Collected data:
•••

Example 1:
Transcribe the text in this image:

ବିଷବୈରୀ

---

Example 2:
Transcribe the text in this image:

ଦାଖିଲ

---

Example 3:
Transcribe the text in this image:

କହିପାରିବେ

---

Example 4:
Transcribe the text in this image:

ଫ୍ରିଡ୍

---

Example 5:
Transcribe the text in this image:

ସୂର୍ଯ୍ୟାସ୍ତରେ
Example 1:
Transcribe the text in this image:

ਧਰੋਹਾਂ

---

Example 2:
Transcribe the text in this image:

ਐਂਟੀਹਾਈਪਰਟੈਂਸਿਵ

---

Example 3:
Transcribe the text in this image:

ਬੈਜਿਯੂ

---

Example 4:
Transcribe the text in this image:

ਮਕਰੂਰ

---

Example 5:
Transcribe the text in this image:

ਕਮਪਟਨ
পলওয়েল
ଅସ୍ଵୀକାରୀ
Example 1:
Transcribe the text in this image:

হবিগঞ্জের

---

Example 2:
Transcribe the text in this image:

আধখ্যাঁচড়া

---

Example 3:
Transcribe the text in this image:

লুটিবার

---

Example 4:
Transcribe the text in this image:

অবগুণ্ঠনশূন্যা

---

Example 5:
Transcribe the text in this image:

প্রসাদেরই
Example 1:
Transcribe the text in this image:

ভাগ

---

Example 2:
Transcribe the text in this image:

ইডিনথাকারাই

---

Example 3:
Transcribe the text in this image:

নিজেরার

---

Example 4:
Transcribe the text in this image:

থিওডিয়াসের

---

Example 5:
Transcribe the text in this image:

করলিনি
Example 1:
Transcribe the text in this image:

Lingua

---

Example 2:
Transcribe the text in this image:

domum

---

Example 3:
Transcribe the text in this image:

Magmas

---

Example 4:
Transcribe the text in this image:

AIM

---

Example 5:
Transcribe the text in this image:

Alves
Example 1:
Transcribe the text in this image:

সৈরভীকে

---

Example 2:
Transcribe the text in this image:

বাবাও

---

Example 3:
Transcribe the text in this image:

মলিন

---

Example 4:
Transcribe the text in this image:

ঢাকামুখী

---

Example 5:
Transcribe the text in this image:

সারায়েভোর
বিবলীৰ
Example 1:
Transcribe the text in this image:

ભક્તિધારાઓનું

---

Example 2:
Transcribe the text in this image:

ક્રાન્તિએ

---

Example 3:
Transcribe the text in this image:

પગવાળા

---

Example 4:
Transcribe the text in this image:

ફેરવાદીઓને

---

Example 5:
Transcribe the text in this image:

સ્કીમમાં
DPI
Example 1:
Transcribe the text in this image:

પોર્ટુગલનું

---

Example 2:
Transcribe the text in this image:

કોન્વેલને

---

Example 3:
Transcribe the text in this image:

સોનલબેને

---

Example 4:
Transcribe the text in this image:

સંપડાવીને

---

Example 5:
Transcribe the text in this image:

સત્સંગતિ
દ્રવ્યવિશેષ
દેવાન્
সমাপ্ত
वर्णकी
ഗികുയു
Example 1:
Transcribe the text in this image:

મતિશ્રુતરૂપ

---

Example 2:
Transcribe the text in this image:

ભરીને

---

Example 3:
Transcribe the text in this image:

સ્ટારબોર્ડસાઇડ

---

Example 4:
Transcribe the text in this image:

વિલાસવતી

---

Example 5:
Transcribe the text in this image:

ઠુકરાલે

•••

▸ Task statement:
From beginning to end, the data must be duplicated exactly.

▸ Exercise solution:
Example 1:
Transcribe the text in this image:

ବିଷବୈରୀ

---

Example 2:
Transcribe the text in this image:

ଦାଖିଲ

---

Example 3:
Transcribe the text in this image:

କହିପାରିବେ

---

Example 4:
Transcribe the text in this image:

ଫ୍ରିଡ୍

---

Example 5:
Transcribe the text in this image:

ସୂର୍ଯ୍ୟାସ୍ତରେ
Example 1:
Transcribe the text in this image:

ਧਰੋਹਾਂ

---

Example 2:
Transcribe the text in this image:

ਐਂਟੀਹਾਈਪਰਟੈਂਸਿਵ

---

Example 3:
Transcribe the text in this image:

ਬੈਜਿਯੂ

---

Example 4:
Transcribe the text in this image:

ਮਕਰੂਰ

---

Example 5:
Transcribe the text in this image:

ਕਮਪਟਨ
পলওয়েল
ଅସ୍ଵୀକାରୀ
Example 1:
Transcribe the text in this image:

হবিগঞ্জের

---

Example 2:
Transcribe the text in this image:

আধখ্যাঁচড়া

---

Example 3:
Transcribe the text in this image:

লুটিবার

---

Example 4:
Transcribe the text in this image:

অবগুণ্ঠনশূন্যা

---

Example 5:
Transcribe the text in this image:

প্রসাদেরই
Example 1:
Transcribe the text in this image:

ভাগ

---

Example 2:
Transcribe the text in this image:

ইডিনথাকারাই

---

Example 3:
Transcribe the text in this image:

নিজেরার

---

Example 4:
Transcribe the text in this image:

থিওডিয়াসের

---

Example 5:
Transcribe the text in this image:

করলিনি
Example 1:
Transcribe the text in this image:

Lingua

---

Example 2:
Transcribe the text in this image:

domum

---

Example 3:
Transcribe the text in this image:

Magmas

---

Example 4:
Transcribe the text in this image:

AIM

---

Example 5:
Transcribe the text in this image:

Alves
Example 1:
Transcribe the text in this image:

সৈরভীকে

---

Example 2:
Transcribe the text in this image:

বাবাও

---

Example 3:
Transcribe the text in this image:

মলিন

---

Example 4:
Transcribe the text in this image:

ঢাকামুখী

---

Example 5:
Transcribe the text in this image:

সারায়েভোর
বিবলীৰ
Example 1:
Transcribe the text in this image:

ભક્તિધારાઓનું

---

Example 2:
Transcribe the text in this image:

ક્રાન્તિએ

---

Example 3:
Transcribe the text in this image:

પગવાળા

---

Example 4:
Transcribe the text in this image:

ફેરવાદીઓને

---

Example 5:
Transcribe the text in this image:

સ્કીમમાં
DPI
Example 1:
Transcribe the text in this image:

પોર્ટુગલનું

---

Example 2:
Transcribe the text in this image:

કોન્વેલને

---

Example 3:
Transcribe the text in this image:

સોનલબેને

---

Example 4:
Transcribe the text in this image:

સંપડાવીને

---

Example 5:
Transcribe the text in this image:

સત્સંગતિ
દ્રવ્યવિશેષ
દેવાન્
সমাপ্ত
वर्णकी
ഗികുയു
Example 1:
Transcribe the text in this image:

મતિશ્રુતરૂપ

---

Example 2:
Transcribe the text in this image:

ભરીને

---

Example 3:
Transcribe the text in this image:

સ્ટારબોર્ડસાઇડ

---

Example 4:
Transcribe the text in this image:

વિલાસવતી

---

Example 5:
Transcribe the text in this image:

ઠુકરાલે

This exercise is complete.